Questi disturbi, spiegano i ricercatori, sono solitamente causati da una mutazione genetica, come nella Fibrodisplasia ossificante progressiva (FOP), una rara malattia genetica in cui i muscoli ed i tessuti molli vengono gradualmente sostituiti dalle ossa. La FOP è causata da una mutazione nel gene ACVR1, responsabile dell’informazione necessaria per formare tessuto osseo nei vari distretti scheletrici. Quando questo gene è mutato, invia un segnale anomalo a vari tessuti che progressivamente calcificano e si trasformano in osso.
La malattia di Bea
La malattia della ‘bambina di pietra’ aveva molte similitudini con la FOP, ma si era presentata nelle prime settimane di vita, con un’evoluzione molto rapida e invalidante. Oltretutto le analisi genetiche avevano da subito escluso questa patologia.

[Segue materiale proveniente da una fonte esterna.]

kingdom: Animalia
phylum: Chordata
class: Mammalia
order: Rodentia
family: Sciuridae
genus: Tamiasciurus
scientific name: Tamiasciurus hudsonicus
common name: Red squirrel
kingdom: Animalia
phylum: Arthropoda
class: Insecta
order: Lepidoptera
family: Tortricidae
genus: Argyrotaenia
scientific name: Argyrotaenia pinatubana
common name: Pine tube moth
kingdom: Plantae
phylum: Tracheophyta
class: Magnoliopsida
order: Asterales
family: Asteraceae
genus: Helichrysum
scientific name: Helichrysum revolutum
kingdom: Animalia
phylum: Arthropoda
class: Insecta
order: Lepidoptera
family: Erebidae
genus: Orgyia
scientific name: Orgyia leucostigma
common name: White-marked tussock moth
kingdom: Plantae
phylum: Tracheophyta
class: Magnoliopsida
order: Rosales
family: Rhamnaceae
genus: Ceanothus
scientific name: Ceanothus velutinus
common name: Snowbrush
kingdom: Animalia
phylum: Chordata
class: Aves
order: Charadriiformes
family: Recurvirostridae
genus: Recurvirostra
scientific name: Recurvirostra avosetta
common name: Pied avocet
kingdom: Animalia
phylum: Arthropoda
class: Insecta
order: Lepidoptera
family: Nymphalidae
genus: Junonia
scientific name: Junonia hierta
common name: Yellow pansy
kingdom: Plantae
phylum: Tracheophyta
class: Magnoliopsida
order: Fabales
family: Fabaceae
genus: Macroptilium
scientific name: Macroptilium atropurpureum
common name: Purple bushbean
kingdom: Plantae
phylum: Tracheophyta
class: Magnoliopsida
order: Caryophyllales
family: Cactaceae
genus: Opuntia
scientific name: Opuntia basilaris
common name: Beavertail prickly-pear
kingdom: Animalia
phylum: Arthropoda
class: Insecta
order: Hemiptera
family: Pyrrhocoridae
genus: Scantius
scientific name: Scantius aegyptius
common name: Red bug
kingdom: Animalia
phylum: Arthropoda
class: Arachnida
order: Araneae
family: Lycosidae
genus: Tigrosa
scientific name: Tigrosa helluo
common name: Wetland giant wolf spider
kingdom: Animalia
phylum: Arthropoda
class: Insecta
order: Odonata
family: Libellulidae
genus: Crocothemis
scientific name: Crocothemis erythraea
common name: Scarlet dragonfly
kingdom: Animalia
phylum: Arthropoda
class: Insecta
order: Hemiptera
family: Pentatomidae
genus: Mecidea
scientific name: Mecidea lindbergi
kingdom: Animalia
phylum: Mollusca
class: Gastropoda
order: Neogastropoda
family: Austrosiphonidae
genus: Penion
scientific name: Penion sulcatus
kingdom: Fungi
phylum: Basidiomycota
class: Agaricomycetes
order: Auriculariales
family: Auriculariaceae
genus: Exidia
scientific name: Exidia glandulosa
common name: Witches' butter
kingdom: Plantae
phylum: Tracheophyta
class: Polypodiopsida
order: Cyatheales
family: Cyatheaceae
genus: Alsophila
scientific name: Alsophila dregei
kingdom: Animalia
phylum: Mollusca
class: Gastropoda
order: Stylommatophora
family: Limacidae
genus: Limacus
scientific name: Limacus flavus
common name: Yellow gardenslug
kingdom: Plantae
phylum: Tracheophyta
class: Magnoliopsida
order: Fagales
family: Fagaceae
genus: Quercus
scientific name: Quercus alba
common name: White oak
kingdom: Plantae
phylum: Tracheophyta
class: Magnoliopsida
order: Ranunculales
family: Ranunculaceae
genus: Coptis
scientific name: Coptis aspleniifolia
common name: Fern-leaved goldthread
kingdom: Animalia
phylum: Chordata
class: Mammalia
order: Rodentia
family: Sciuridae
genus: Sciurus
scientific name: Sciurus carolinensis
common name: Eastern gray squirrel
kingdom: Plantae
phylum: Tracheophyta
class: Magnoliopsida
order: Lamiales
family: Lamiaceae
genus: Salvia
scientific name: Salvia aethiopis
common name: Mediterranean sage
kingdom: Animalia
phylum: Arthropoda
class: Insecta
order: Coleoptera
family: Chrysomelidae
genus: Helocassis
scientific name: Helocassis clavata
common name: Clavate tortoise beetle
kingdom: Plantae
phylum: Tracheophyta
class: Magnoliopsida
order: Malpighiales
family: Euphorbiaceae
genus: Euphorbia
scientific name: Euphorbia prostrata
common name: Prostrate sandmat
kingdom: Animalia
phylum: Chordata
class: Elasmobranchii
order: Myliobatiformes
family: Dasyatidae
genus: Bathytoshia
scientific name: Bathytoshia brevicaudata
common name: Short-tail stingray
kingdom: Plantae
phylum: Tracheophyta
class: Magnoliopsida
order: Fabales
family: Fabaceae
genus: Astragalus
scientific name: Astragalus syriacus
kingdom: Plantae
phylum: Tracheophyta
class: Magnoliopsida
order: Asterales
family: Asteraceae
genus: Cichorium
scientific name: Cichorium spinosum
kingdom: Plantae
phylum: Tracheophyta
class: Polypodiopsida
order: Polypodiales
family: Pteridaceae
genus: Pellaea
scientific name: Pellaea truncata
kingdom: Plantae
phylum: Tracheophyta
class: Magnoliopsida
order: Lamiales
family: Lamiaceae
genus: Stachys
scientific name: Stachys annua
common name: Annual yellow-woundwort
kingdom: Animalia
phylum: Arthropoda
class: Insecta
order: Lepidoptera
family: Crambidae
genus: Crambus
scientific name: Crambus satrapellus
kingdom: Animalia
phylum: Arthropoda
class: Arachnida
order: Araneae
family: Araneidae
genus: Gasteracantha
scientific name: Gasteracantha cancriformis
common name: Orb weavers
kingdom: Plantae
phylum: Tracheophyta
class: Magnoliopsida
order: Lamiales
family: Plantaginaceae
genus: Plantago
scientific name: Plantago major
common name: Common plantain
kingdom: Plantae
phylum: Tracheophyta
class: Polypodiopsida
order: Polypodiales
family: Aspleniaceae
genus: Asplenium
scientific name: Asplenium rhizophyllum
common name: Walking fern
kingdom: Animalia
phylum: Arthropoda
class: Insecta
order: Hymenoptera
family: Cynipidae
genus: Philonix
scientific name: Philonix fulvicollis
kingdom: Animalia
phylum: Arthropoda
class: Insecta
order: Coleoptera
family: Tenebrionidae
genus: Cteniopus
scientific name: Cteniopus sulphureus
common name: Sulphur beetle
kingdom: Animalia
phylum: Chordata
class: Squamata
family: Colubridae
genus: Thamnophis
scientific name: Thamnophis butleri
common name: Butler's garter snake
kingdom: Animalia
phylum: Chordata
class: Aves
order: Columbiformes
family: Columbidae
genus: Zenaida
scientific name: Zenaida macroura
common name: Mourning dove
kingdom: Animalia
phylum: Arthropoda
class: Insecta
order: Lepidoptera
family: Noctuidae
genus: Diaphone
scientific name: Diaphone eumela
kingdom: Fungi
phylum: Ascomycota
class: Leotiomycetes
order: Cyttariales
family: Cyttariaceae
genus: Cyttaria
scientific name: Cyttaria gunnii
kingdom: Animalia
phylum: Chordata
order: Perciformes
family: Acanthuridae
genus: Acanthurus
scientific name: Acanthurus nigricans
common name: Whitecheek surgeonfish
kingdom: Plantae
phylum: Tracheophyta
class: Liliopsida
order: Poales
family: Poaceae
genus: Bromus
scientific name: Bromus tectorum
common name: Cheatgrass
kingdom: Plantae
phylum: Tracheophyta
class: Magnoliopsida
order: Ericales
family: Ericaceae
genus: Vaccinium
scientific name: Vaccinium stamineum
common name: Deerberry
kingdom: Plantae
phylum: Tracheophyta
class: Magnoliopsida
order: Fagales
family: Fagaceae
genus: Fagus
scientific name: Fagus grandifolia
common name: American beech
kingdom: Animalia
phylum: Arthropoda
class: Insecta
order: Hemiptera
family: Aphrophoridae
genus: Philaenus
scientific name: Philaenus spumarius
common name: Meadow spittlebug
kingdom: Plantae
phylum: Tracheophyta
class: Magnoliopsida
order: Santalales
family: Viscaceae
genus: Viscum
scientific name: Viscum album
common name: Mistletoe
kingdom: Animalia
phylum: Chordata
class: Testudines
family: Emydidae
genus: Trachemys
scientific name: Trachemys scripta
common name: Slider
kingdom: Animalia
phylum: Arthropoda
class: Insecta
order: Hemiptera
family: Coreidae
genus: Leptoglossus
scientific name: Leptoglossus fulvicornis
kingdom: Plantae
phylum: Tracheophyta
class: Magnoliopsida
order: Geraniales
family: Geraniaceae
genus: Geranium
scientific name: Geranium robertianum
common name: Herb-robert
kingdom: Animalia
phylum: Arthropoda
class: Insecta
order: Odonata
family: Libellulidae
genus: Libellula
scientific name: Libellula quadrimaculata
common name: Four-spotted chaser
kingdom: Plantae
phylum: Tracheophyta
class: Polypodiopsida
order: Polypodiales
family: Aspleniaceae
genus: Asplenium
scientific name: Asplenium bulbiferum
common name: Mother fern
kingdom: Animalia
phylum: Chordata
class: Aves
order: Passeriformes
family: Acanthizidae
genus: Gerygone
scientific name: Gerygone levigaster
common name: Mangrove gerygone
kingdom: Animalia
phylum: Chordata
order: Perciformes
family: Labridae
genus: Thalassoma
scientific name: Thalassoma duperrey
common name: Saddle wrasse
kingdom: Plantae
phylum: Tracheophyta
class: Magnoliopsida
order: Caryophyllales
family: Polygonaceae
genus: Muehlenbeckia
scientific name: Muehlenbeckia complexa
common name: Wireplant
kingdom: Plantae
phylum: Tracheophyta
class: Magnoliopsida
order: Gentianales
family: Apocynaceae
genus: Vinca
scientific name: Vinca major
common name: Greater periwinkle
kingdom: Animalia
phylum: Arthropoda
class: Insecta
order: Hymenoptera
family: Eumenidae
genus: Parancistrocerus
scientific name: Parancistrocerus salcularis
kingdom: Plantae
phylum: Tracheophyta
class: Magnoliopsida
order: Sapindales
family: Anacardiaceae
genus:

Nel frattempo però il gruppo di ricerca aveva identificato, con una serie di approfondimenti, un’anomalia cromosomica unica, mai descritta in letteratura caratterizzata dalla presenza di un segmento del cromosoma 2 doppio, inserito sul cromosoma X della bambina.
Questa anomalia dei cromosomi, ovvero l’inserzione di una regione di un cromosoma su un altro, può portare ad un’espressione genica alterata. Si tratta di eventi rari, molto eterogenei tra loro, ed è assai complesso capirne le conseguenze biologiche.
Solo negli ultimi anni la tecnologia ha messo a disposizione dei ricercatori degli approcci estremamente complessi per poter studiare queste anomalie cromosomiche.
Un pezzo di cromosoma 2 in più
I ricercatori sono riusciti a comprendere che il pezzo di cromosoma 2 in più conteneva delle regioni in grado di attivare i geni sul cromosoma X nei tessuti sbagliati. In particolare, si è dimostrato che il gene ARHGAP36 produce una proteina in quantità molto più elevate dell’atteso, e lo fa nel tessuto sbagliato: la cartilagine. Proprio questo gene induce la formazione di tessuto osseo dove non dovrebbe essere presente.
“Questo studio è la dimostrazione di come la collaborazione tra gruppi di ricerca con competenze diverse sia la chiave per ottenere successi scientifici”, ha commentato la dottoressa Giorgio. “La ricerca ha bisogno di tempo e si costruisce sulle conoscenze che a mano a mano gli scienziati accumulano. Nel 2010 non avevamo i mezzi tecnologici né le conoscenze di base per capire la malattia di Bea”.
Proprio la dottoressa Giorgio nel 2015 aveva scoperto un meccanismo simile a quello che causa la malattia di Bea (chiamato in gergo tecnico “adozione di un enhancer”) come causa di una rara forma di malattia neurodegenerativa, l’ADLD, adesso uno dei filoni di ricerca del suo laboratorio a Pavia.
La definizione del meccanismo biologico alla base del quadro clinico ha permesso di dare alla famiglia della bambina una risposta attesa da molti anni. Una risposta che ci ricorda l’odissia per arrivare alla diagnosi delle malattie rare. Un viaggio lungo 13 anni, in questo caso.
Le possibili ricadute della ricerca
La vicenda della ‘bambina di pietra’ è davvero unica, ma studiandola gli scienziati possono trovare percorsi e meccanismi che potrebbero essere coinvolti anche in malattie più comuni. Lo studio ha infatti identificato un gene implicato nella formazione ossea, un’informazione del tutto sconosciuta fino ad ora.
Indagando su questo gene e sulla sua funzione è possibile fare nuova luce sulle malattie ossee nella popolazione generale. Ma potremo pensare a una strategia in grado anche di invertire questo meccanismo? Al momento, avvertono gli studiosi, è troppo presto per pensare ad un utilizzo pratico della scoperta. Ma aver fatto luce sul mistero della ‘bimba di pietra’ promette di aprire nuove vie alla ricerca.